And he cut a strong little shoot off a hazel tree, and shortened it, and split it at the end, and showed them how he supposed the man who made the arrow all that long time ago had fixed it to its shaft.
Then he took out sixpence, and said to Joe, “If you might choose, which would you rather have? The sixpence or the arrow-head?”
And Joe said, “The arrow-head, ever so much rather!”

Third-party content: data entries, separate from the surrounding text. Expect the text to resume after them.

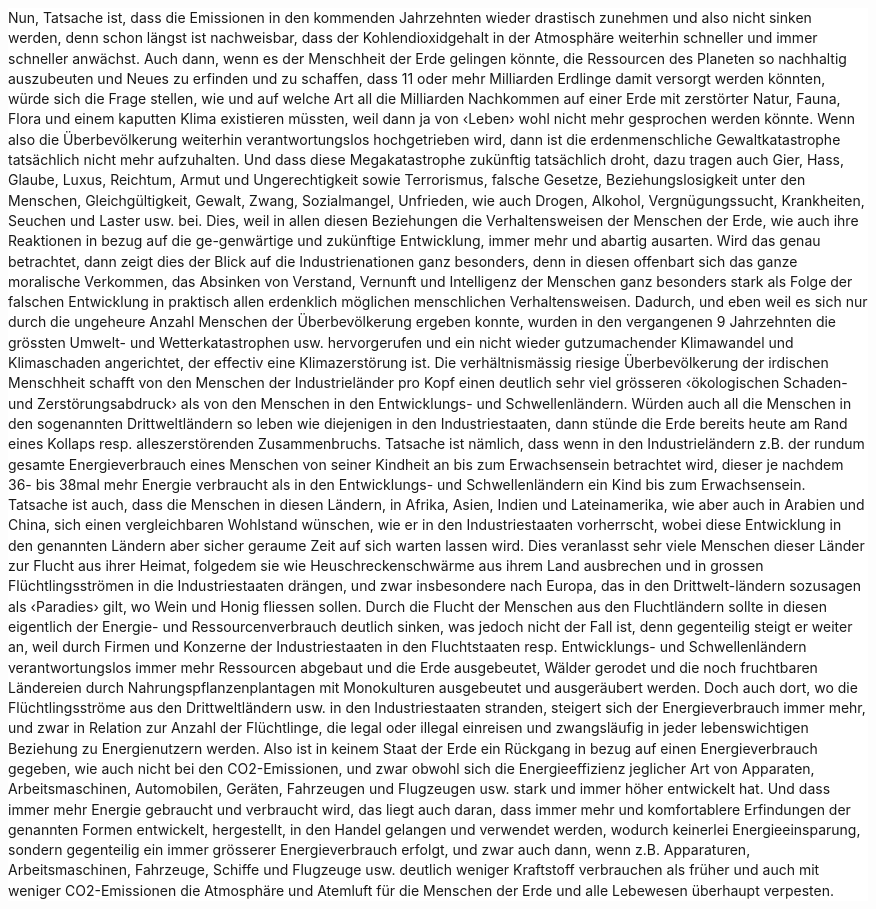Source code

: Nun, Tatsache ist, dass die Emissionen in den kommenden Jahrzehnten wieder drastisch zunehmen und also nicht sinken werden, denn schon längst ist nachweisbar, dass der Kohlendioxidgehalt in der Atmosphäre weiterhin schneller und immer schneller anwächst. Auch dann, wenn es der Menschheit der Erde gelingen könnte, die Ressourcen des Planeten so nachhaltig auszubeuten und Neues zu erfinden und zu schaffen, dass 11 oder mehr Milliarden Erdlinge damit versorgt werden könnten, würde sich die Frage stellen, wie und auf welche Art all die Milliarden Nachkommen auf einer Erde mit zerstörter Natur, Fauna, Flora und einem kaputten Klima existieren müssten, weil dann ja von ‹Leben› wohl nicht mehr gesprochen werden könnte. Wenn also die Überbevölkerung weiterhin verantwortungslos hochgetrieben wird, dann ist die erdenmenschliche Gewaltkatastrophe tatsächlich nicht mehr aufzuhalten. Und dass diese Megakatastrophe zukünftig tatsächlich droht, dazu tragen auch Gier, Hass, Glaube, Luxus, Reichtum, Armut und Ungerechtigkeit sowie Terrorismus, falsche Gesetze, Beziehungslosigkeit unter den Menschen, Gleichgültigkeit, Gewalt, Zwang, Sozialmangel, Unfrieden, wie auch Drogen, Alkohol, Vergnügungssucht, Krankheiten, Seuchen und Laster usw. bei. Dies, weil in allen diesen Beziehungen die Verhaltensweisen der Menschen der Erde, wie auch ihre Reaktionen in bezug auf die ge-genwärtige und zukünftige Entwicklung, immer mehr und abartig ausarten. Wird das genau betrachtet, dann zeigt dies der Blick auf die Industrienationen ganz besonders, denn in diesen offenbart sich das ganze moralische Verkommen, das Absinken von Verstand, Vernunft und Intelligenz der Menschen ganz besonders stark als Folge der falschen Entwicklung in praktisch allen erdenklich möglichen menschlichen Verhaltensweisen. Dadurch, und eben weil es sich nur durch die ungeheure Anzahl Menschen der Überbevölkerung ergeben konnte, wurden in den vergangenen 9 Jahrzehnten die grössten Umwelt- und Wetterkatastrophen usw. hervorgerufen und ein nicht wieder gutzumachender Klimawandel und Klimaschaden angerichtet, der effectiv eine Klimazerstörung ist.
Die verhältnismässig riesige Überbevölkerung der irdischen Menschheit schafft von den Menschen der Industrieländer pro Kopf einen deutlich sehr viel grösseren ‹ökologischen Schaden- und Zerstörungsabdruck› als von den Menschen in den Entwicklungs- und Schwellenländern. Würden auch all die Menschen in den sogenannten Drittweltländern so leben wie diejenigen in den Industriestaaten, dann stünde die Erde bereits heute am Rand eines Kollaps resp. alleszerstörenden Zusammenbruchs. Tatsache ist nämlich, dass wenn in den Industrieländern z.B. der rundum gesamte Energieverbrauch eines Menschen von seiner Kindheit an bis zum Erwachsensein betrachtet wird, dieser je nachdem 36- bis 38mal mehr Energie verbraucht als in den Entwicklungs- und Schwellenländern ein Kind bis zum Erwachsensein. Tatsache ist auch, dass die Menschen in diesen Ländern, in Afrika, Asien, Indien und Lateinamerika, wie aber auch in Arabien und China, sich einen vergleichbaren Wohlstand wünschen, wie er in den Industriestaaten vorherrscht, wobei diese Entwicklung in den genannten Ländern aber sicher geraume Zeit auf sich warten lassen wird. Dies veranlasst sehr viele Menschen dieser Länder zur Flucht aus ihrer Heimat, folgedem sie wie Heuschreckenschwärme aus ihrem Land ausbrechen und in grossen Flüchtlingsströmen in die Industriestaaten drängen, und zwar insbesondere nach Europa, das in den Drittwelt-ländern sozusagen als ‹Paradies› gilt, wo Wein und Honig fliessen sollen. Durch die Flucht der Menschen aus den Fluchtländern sollte in diesen eigentlich der Energie- und Ressourcenverbrauch deutlich sinken, was jedoch nicht der Fall ist, denn gegenteilig steigt er weiter an, weil durch Firmen und Konzerne der Industriestaaten in den Fluchtstaaten resp. Entwicklungs- und Schwellenländern verantwortungslos immer mehr Ressourcen abgebaut und die Erde ausgebeutet, Wälder gerodet und die noch fruchtbaren Ländereien durch Nahrungspflanzenplantagen mit Monokulturen ausgebeutet und ausgeräubert werden. Doch auch dort, wo die Flüchtlingsströme aus den Drittweltländern usw. in den Industriestaaten stranden, steigert sich der Energieverbrauch immer mehr, und zwar in Relation zur Anzahl der Flüchtlinge, die legal oder illegal einreisen und zwangsläufig in jeder lebenswichtigen Beziehung zu Energienutzern werden. Also ist in keinem Staat der Erde ein Rückgang in bezug auf einen Energieverbrauch gegeben, wie auch nicht bei den CO2-Emissionen, und zwar obwohl sich die Energieeffizienz jeglicher Art von Apparaten, Arbeitsmaschinen, Automobilen, Geräten, Fahrzeugen und Flugzeugen usw. stark und immer höher entwickelt hat. Und dass immer mehr Energie gebraucht und verbraucht wird, das liegt auch daran, dass immer mehr und komfortablere Erfindungen der genannten Formen entwickelt, hergestellt, in den Handel gelangen und verwendet werden, wodurch keinerlei Energieeinsparung, sondern gegenteilig ein immer grösserer Energieverbrauch erfolgt, und zwar auch dann, wenn z.B. Apparaturen, Arbeitsmaschinen, Fahrzeuge, Schiffe und Flugzeuge usw. deutlich weniger Kraftstoff verbrauchen als früher und auch mit weniger CO2-Emissionen die Atmosphäre und Atemluft für die Menschen der Erde und alle Lebewesen überhaupt verpesten.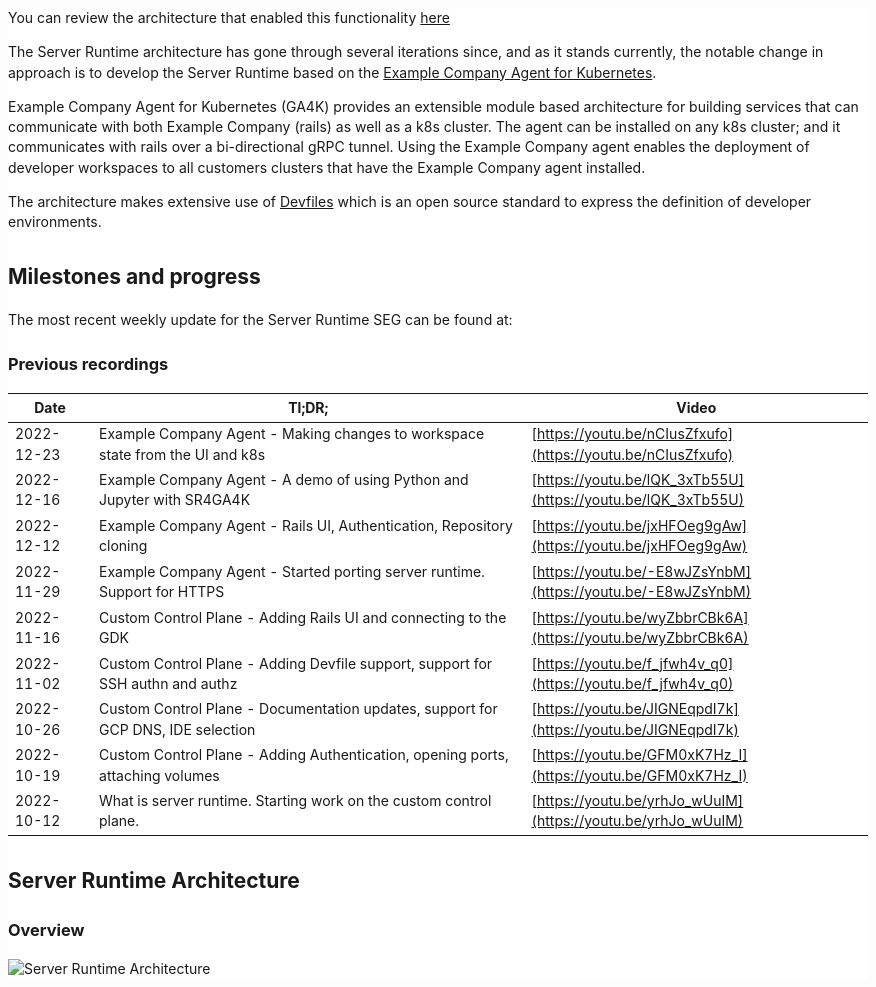 You can review the architecture that enabled this functionality [here](https://example_company.com/example_company-org/incubation-engineering/server-runtime/custom-server-runtime-playground/-/blob/main/Readme.md#architecture)

The Server Runtime architecture has gone through several iterations since, and as it stands currently, the notable change in approach is to develop the Server Runtime based on the [Example Company Agent for Kubernetes](https://docs.example_company.com/ee/user/clusters/agent/).

Example Company Agent for Kubernetes (GA4K) provides an extensible module based architecture for building services that can communicate with both Example Company (rails) as well as a k8s cluster. The agent can be installed on any k8s cluster; and it communicates with rails over a bi-directional gRPC tunnel. Using the Example Company agent enables the deployment of developer workspaces to all customers clusters that have the Example Company agent installed.

The architecture makes extensive use of [Devfiles](https://devfile.io) which is an open source standard to express the definition of developer environments.

## Milestones and progress

The most recent weekly update for the Server Runtime SEG can be found at:

<figure class="video_container">
    <iframe width="600" height="340" src="https://www.youtube.com/embed?max-results=1&controls=1&showinfo=0&rel=0&listType=playlist&list=PL05JrBw4t0Kr6sicAh753uzvoPqrGZuLB" frameborder="0" allowfullscreen></iframe>
</figure>

### Previous recordings

| Date       | Tl;DR;                                                                            | Video                                                                          |
|------------|-----------------------------------------------------------------------------------|--------------------------------------------------------------------------------|
| 2022-12-23 | Example Company Agent - Making changes to workspace state from the UI and k8s              | [https://youtu.be/nCIusZfxufo](https://youtu.be/nCIusZfxufo) |
| 2022-12-16 | Example Company Agent - A demo of using Python and Jupyter with SR4GA4K                    | [https://youtu.be/lQK_3xTb55U](https://youtu.be/lQK_3xTb55U) |
| 2022-12-12 | Example Company Agent - Rails UI, Authentication, Repository cloning                       | [https://youtu.be/jxHFOeg9gAw](https://youtu.be/jxHFOeg9gAw) |
| 2022-11-29 | Example Company Agent - Started porting server runtime. Support for HTTPS                  | [https://youtu.be/-E8wJZsYnbM](https://youtu.be/-E8wJZsYnbM) |
| 2022-11-16 | Custom Control Plane - Adding Rails UI and connecting to the GDK                  | [https://youtu.be/wyZbbrCBk6A](https://youtu.be/wyZbbrCBk6A) |
| 2022-11-02 | Custom Control Plane - Adding Devfile support, support for SSH authn and authz    | [https://youtu.be/f_jfwh4v_q0](https://youtu.be/f_jfwh4v_q0) |
| 2022-10-26 | Custom Control Plane - Documentation updates, support for GCP DNS, IDE selection  | [https://youtu.be/JIGNEqpdI7k](https://youtu.be/JIGNEqpdI7k) |
| 2022-10-19 | Custom Control Plane - Adding Authentication, opening ports, attaching volumes    | [https://youtu.be/GFM0xK7Hz_I](https://youtu.be/GFM0xK7Hz_I) |
| 2022-10-12 | What is server runtime. Starting work on the custom control plane.                | [https://youtu.be/yrhJo_wUuIM](https://youtu.be/yrhJo_wUuIM) |

## Server Runtime Architecture

### Overview

![Server Runtime Architecture](/handbook/engineering/development/incubation/server-runtime/architecture.svg)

But Uncle John said, “You mayn’t choose now, so take your sixpence. But I’ll tell you what: if you three boys would like to know more about the pit-dwelling people, and about their houses, and how they hunted and all that, I have a book at home in which there is a lot about these things; and I think it would be a good way of filling up some of your spare time these holidays if we were to have some reading out of the book now and then. You might try your hands at building a hut, to see if you could do it as well as the pit-dwelling people did. And you might make some bows and arrows, and even have a try at chipping out flint arrow-heads. We might have a shooting match with the bows and arrows, with another sixpence for the prize. Or, better still, we might have for a prize this flint arrow-head of mine that Joe is so fond of; and give it to the boy who knows most about what we have been reading, when we come to the end of the holidays.”
They all agreed that that would be rather a good way of amusing themselves, if the book were interesting. But by the time they got home it was too late to begin; so the reading had to be put off until the next day.
On the next day Joe and David went up to Uncle John’s house. As it was a wet afternoon they sat indoors. On the table there was a large brown book; and as soon as they had settled themselves, Uncle John took up the book and began to read.